— START DATA SECTION —

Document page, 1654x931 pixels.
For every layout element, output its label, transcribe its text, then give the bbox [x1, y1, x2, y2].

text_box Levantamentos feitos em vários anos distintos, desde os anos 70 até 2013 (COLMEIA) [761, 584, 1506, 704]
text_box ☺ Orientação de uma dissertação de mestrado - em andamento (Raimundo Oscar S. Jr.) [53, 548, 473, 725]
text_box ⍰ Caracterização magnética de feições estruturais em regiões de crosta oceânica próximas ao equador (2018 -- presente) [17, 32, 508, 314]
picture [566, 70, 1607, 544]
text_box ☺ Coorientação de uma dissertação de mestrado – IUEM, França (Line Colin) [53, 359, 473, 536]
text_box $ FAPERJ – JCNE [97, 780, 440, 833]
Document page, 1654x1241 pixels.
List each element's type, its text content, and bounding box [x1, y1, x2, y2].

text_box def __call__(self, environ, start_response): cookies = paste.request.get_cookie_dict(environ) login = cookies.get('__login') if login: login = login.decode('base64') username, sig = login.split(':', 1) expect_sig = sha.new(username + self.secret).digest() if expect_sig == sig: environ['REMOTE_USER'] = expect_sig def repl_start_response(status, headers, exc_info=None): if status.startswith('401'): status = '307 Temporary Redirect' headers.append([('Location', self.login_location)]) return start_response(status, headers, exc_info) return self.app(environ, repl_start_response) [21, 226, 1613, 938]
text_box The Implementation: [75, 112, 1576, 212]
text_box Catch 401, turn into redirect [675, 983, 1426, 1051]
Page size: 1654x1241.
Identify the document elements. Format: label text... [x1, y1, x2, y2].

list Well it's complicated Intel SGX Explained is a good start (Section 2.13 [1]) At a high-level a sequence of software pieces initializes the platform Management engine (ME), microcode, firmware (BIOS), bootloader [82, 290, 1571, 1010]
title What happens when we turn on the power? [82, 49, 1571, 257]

— END DATA SECTION —

▶ YOUR OBJECTIVE
Rewrite the entries above, replacing "Document page" with "Rendered page" and keeping everything else the same.

▶ SOLUTION TO THIS PROBLEM
Rendered page, 1654x931 pixels.
For every layout element, output its label, transcribe its text, then give the bbox [x1, y1, x2, y2].

text_box Levantamentos feitos em vários anos distintos, desde os anos 70 até 2013 (COLMEIA) [761, 584, 1506, 704]
text_box ☺ Orientação de uma dissertação de mestrado - em andamento (Raimundo Oscar S. Jr.) [53, 548, 473, 725]
text_box ⍰ Caracterização magnética de feições estruturais em regiões de crosta oceânica próximas ao equador (2018 -- presente) [17, 32, 508, 314]
picture [566, 70, 1607, 544]
text_box ☺ Coorientação de uma dissertação de mestrado – IUEM, França (Line Colin) [53, 359, 473, 536]
text_box $ FAPERJ – JCNE [97, 780, 440, 833]
Rendered page, 1654x1241 pixels.
List each element's type, its text content, and bounding box [x1, y1, x2, y2].

text_box def __call__(self, environ, start_response): cookies = paste.request.get_cookie_dict(environ) login = cookies.get('__login') if login: login = login.decode('base64') username, sig = login.split(':', 1) expect_sig = sha.new(username + self.secret).digest() if expect_sig == sig: environ['REMOTE_USER'] = expect_sig def repl_start_response(status, headers, exc_info=None): if status.startswith('401'): status = '307 Temporary Redirect' headers.append([('Location', self.login_location)]) return start_response(status, headers, exc_info) return self.app(environ, repl_start_response) [21, 226, 1613, 938]
text_box The Implementation: [75, 112, 1576, 212]
text_box Catch 401, turn into redirect [675, 983, 1426, 1051]
Page size: 1654x1241.
Identify the document elements. Format: label text... [x1, y1, x2, y2].

list Well it's complicated Intel SGX Explained is a good start (Section 2.13 [1]) At a high-level a sequence of software pieces initializes the platform Management engine (ME), microcode, firmware (BIOS), bootloader [82, 290, 1571, 1010]
title What happens when we turn on the power? [82, 49, 1571, 257]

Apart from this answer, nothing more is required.